I've just been cleaning the hull's gel coat with a solution of oxalic acid and wallpaper paste - the results are dramatic, and I can see how easy it would be to have the gel coat looking like new - if only I was keeping the hull the same colour...!
 
Definitely gel coat, not flow coat.

I think I've learned enough to feel confident about tackling the tatty corners on the superstructure. It might save having to repaint the superstructure, too.

I've just been cleaning the hull's gel coat with a solution of oxalic acid and wallpaper paste - the results are dramatic, and I can see how easy it would be to have the gel coat looking like new - if only I was keeping the hull the same colour...!
Pros can do it in a dedicated boatshed with all the gear, for £many thousands, but even then, the recommendation is paint.
You can of course do repairs with gelcoat, but I wouldnt try the whole boat, as I doubt you will ever get it smooth again. It certainly isnt DIY.
PBO extra magazine had a few pages on how to paint. results looked good, but even then it wasnt a simple job.
 
I think I've learned enough to feel confident about tackling the tatty corners on the superstructure.

Well at least if you do just that at first you may realize just how hard it will be to do the whole hull.

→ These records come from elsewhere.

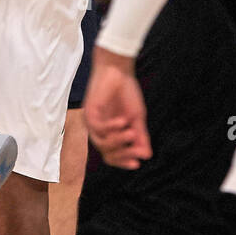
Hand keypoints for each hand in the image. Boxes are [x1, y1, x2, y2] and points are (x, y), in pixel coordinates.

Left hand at [83, 51, 151, 168]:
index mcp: (110, 133)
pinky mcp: (88, 113)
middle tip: (138, 151)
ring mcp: (93, 122)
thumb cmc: (126, 91)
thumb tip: (147, 155)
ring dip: (119, 141)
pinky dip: (112, 128)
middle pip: (108, 155)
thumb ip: (140, 136)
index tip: (138, 164)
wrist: (117, 70)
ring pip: (102, 145)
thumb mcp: (137, 117)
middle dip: (124, 155)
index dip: (124, 161)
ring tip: (131, 133)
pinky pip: (99, 129)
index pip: (113, 156)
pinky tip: (122, 121)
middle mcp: (99, 130)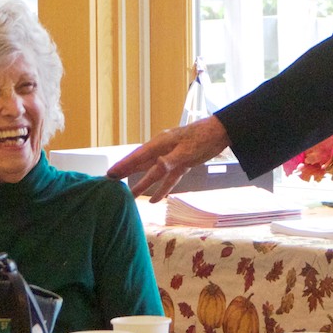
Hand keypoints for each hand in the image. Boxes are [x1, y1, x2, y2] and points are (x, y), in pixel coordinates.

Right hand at [106, 116, 231, 200]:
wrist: (222, 132)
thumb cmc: (204, 137)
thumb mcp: (187, 150)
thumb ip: (171, 160)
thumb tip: (155, 166)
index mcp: (161, 143)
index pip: (138, 156)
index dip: (124, 166)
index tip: (110, 174)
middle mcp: (163, 149)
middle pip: (142, 163)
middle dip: (127, 172)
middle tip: (111, 182)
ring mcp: (172, 156)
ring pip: (154, 172)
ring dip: (143, 183)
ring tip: (130, 194)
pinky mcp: (183, 162)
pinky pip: (169, 178)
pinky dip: (163, 188)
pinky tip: (156, 199)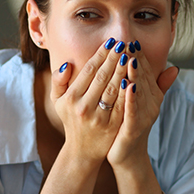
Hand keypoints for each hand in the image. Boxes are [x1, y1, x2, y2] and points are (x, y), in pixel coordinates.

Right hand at [50, 38, 131, 163]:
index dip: (101, 55)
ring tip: (131, 55)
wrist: (82, 151)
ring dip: (124, 70)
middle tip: (124, 43)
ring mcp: (100, 118)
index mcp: (72, 98)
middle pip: (103, 77)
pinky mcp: (113, 126)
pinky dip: (130, 90)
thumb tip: (67, 64)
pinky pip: (123, 105)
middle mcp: (84, 107)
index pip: (89, 71)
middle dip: (115, 58)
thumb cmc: (71, 120)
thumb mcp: (58, 102)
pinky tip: (136, 77)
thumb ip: (59, 81)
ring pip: (115, 89)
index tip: (111, 42)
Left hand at [106, 50, 178, 169]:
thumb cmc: (132, 126)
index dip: (140, 56)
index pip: (146, 71)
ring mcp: (144, 116)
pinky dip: (131, 98)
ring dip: (134, 74)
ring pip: (138, 91)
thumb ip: (158, 85)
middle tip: (129, 42)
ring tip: (129, 58)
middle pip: (142, 78)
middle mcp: (151, 104)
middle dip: (136, 60)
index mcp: (152, 95)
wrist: (129, 156)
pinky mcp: (134, 128)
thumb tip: (175, 67)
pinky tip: (127, 85)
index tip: (132, 40)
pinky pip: (133, 110)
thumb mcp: (145, 103)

Experience is all with this stuff. I agree re-gelling the hull sounds like a good idea, I've often wished it could be done successfully, but having used literally TONS of the stuff in my lifetime, I certainly wouldn't attempt what you're proposing.

Good luck anyway, it's your boat your choice. You could knock thousands off its value, and probably will I suspect. Just my opinion of course.
 
Well at least if you do just that at first you may realize just how hard it will be to do the whole hull. Experience is all with this stuff. I agree re-gelling the hull sounds like a good idea, I've often wished it could be done successfully, but having used literally TONS of the stuff in my lifetime, I certainly wouldn't attempt what you're proposing.

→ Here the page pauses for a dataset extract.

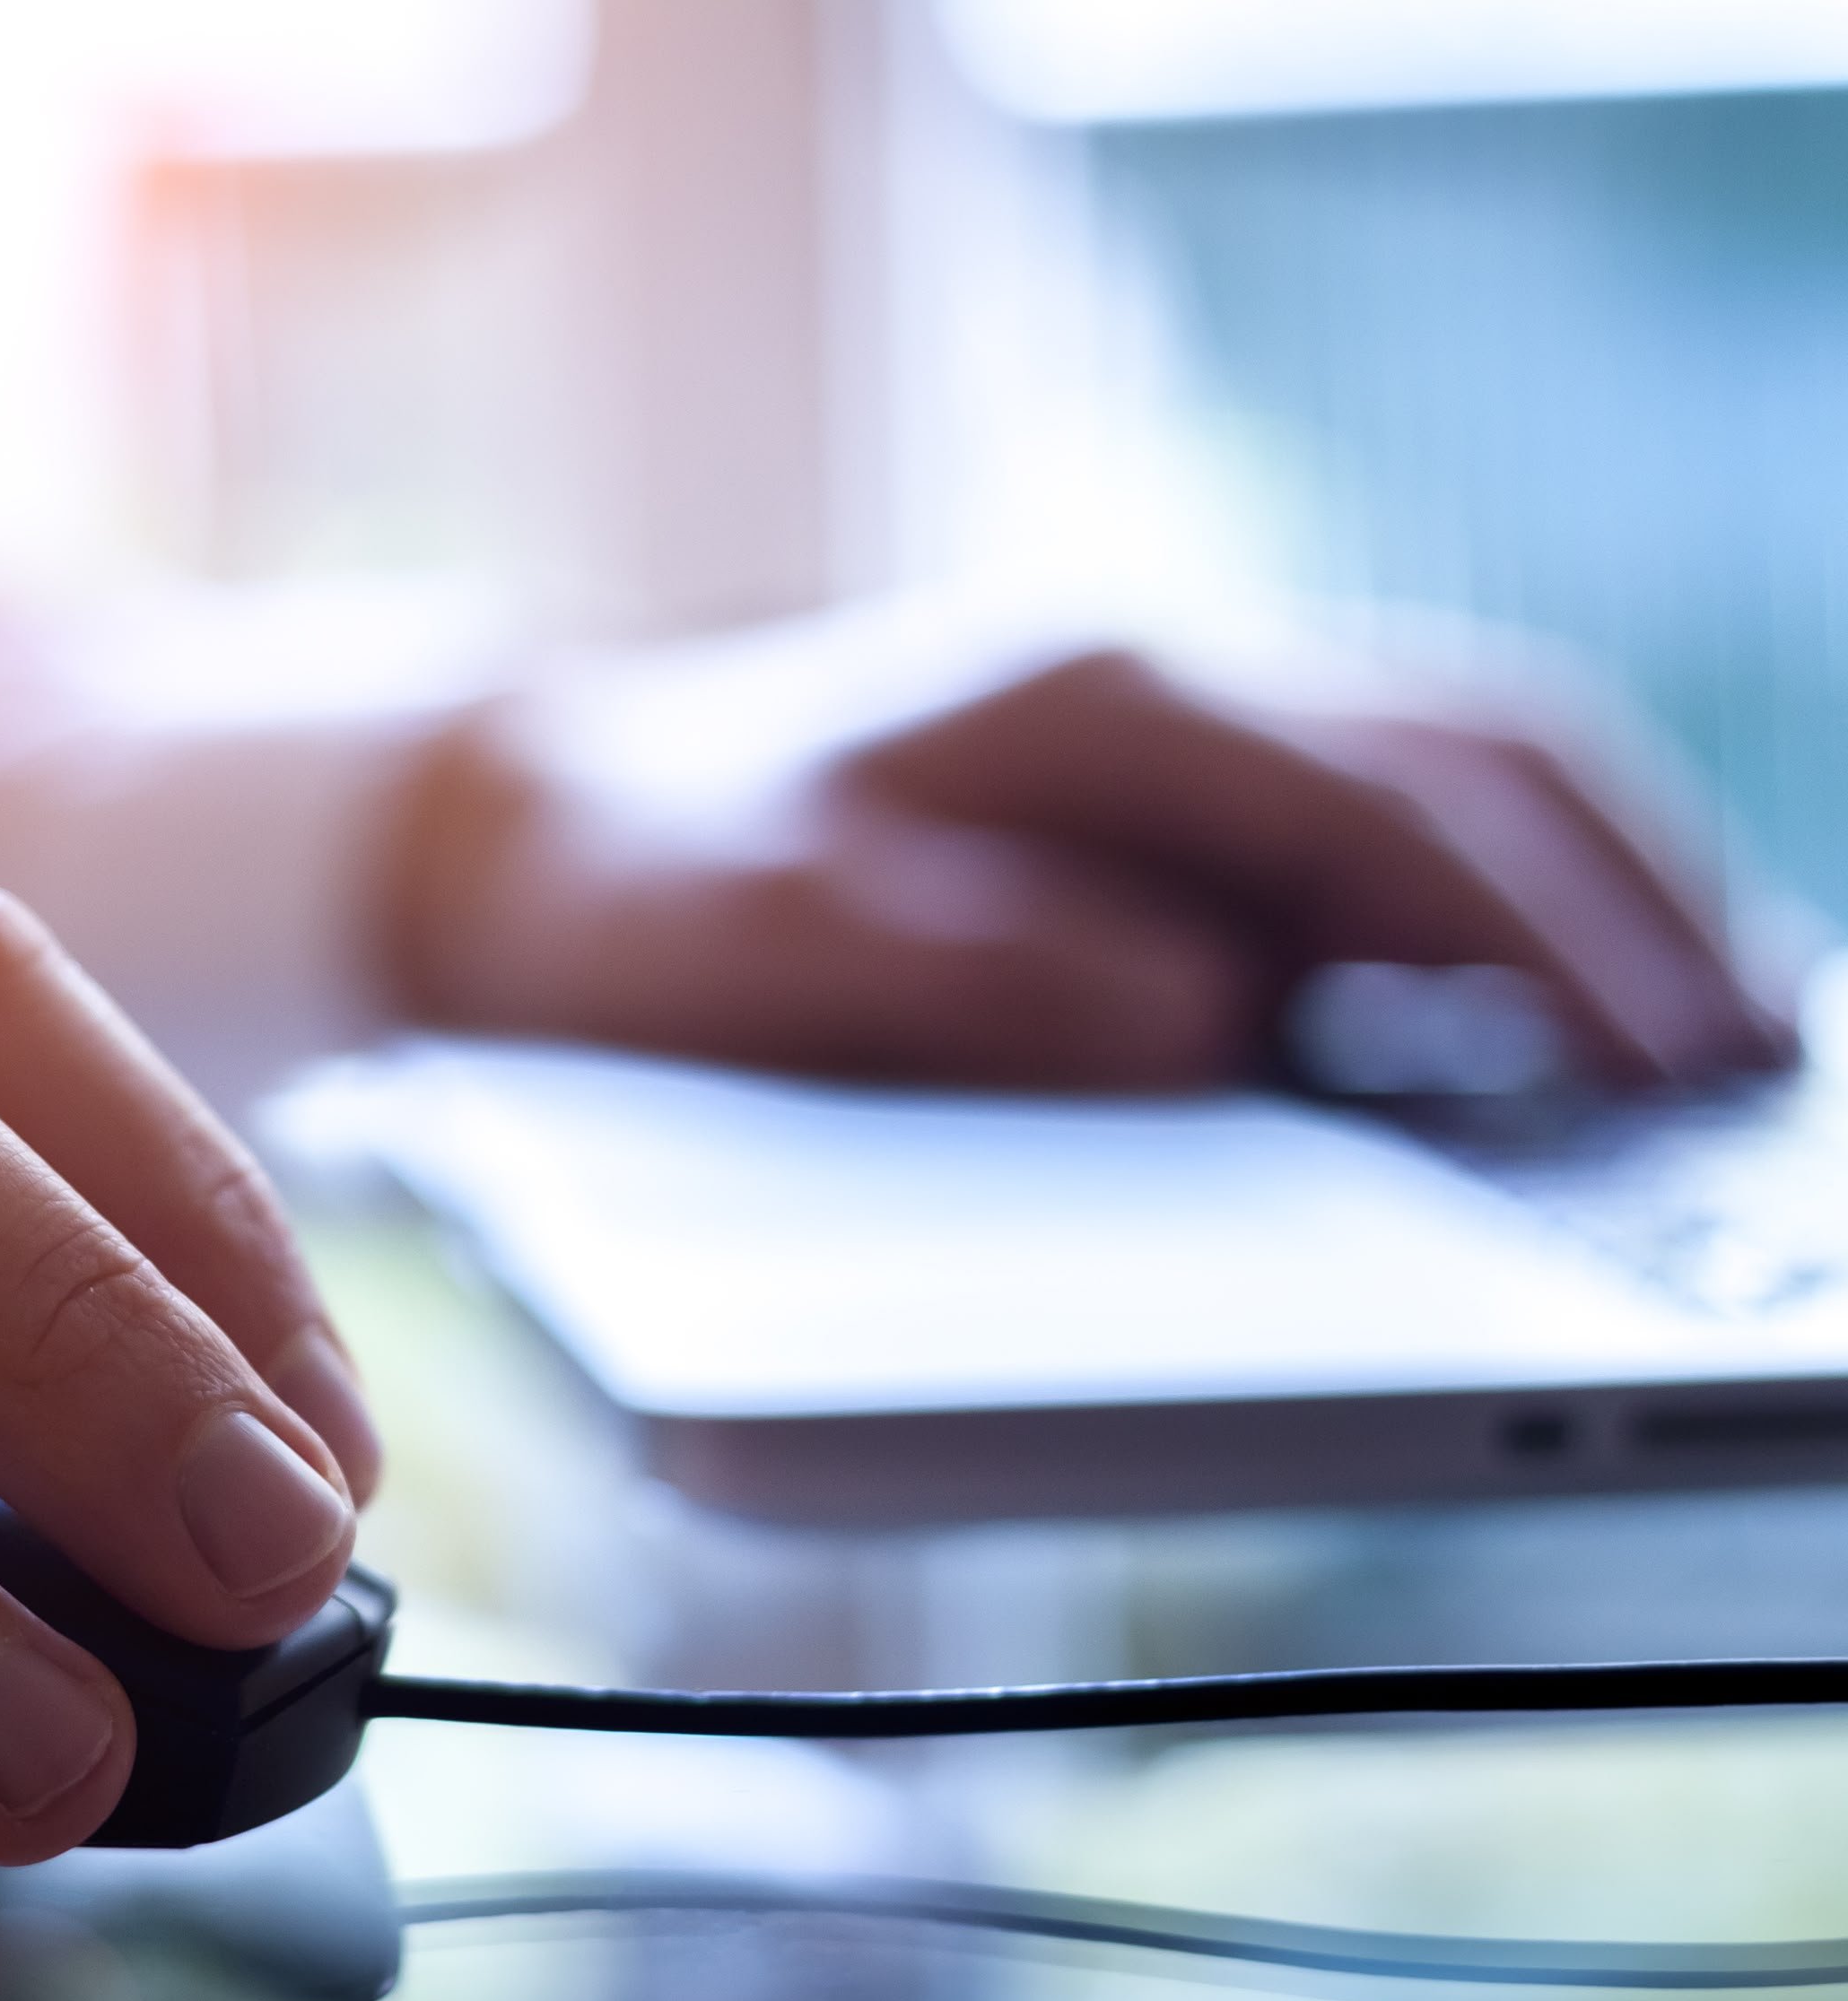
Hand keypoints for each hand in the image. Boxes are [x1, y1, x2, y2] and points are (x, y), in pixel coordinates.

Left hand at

Good luck anyway, it's your boat your choice. You could knock thousands off its value, and probably will I suspect. Just my opinion of course.

Thanks - yes, I'm trying to add future value by changing the colour.

Maybe I'm subconsciously associating painted GRP hulls with grotty tenders from twenty years ago - with peeling, faded paint and nasty brush strokes - but it seems paint technology has moved on. Indeed, many new GRP boats are painted from new I now discover...
 
Thanks - yes, I'm trying to add future value by changing the colour.

Maybe I'm subconsciously associating painted GRP hulls with grotty tenders from twenty years ago - with peeling, faded paint and nasty brush strokes - but it seems paint technology has moved on. Indeed, many new GRP boats are painted from new I now discover...

Except in the case of an irredeemably faded/damaged gel-coat, painting or other resurfacing will probably reduce the value. If the existing gel-coat is in good condition, then painting - even to improve the aesthetics - will reduce the value. I would be hesitant about a repainted boat; I'd wonder what they were trying to hide! But there comes a point where the gel-coat can't be restored to it's original looks, and at that point, painting makes sense.

Given what people have said about the impossibility of getting a good finish with gel-coat, I wouldn't consider it at all, and probably wouldn't consider buying a boat to which it had been done. Again, I'd wonder what was so wrong that was being hidden!

It is also worth remembering that your concept of what makes a boat look good may not be everyone's; white tends to be universally acceptable!

Finally, a coloured layer on white will show any scratch or abrasion VERY prominently as the white shows through the dark paint.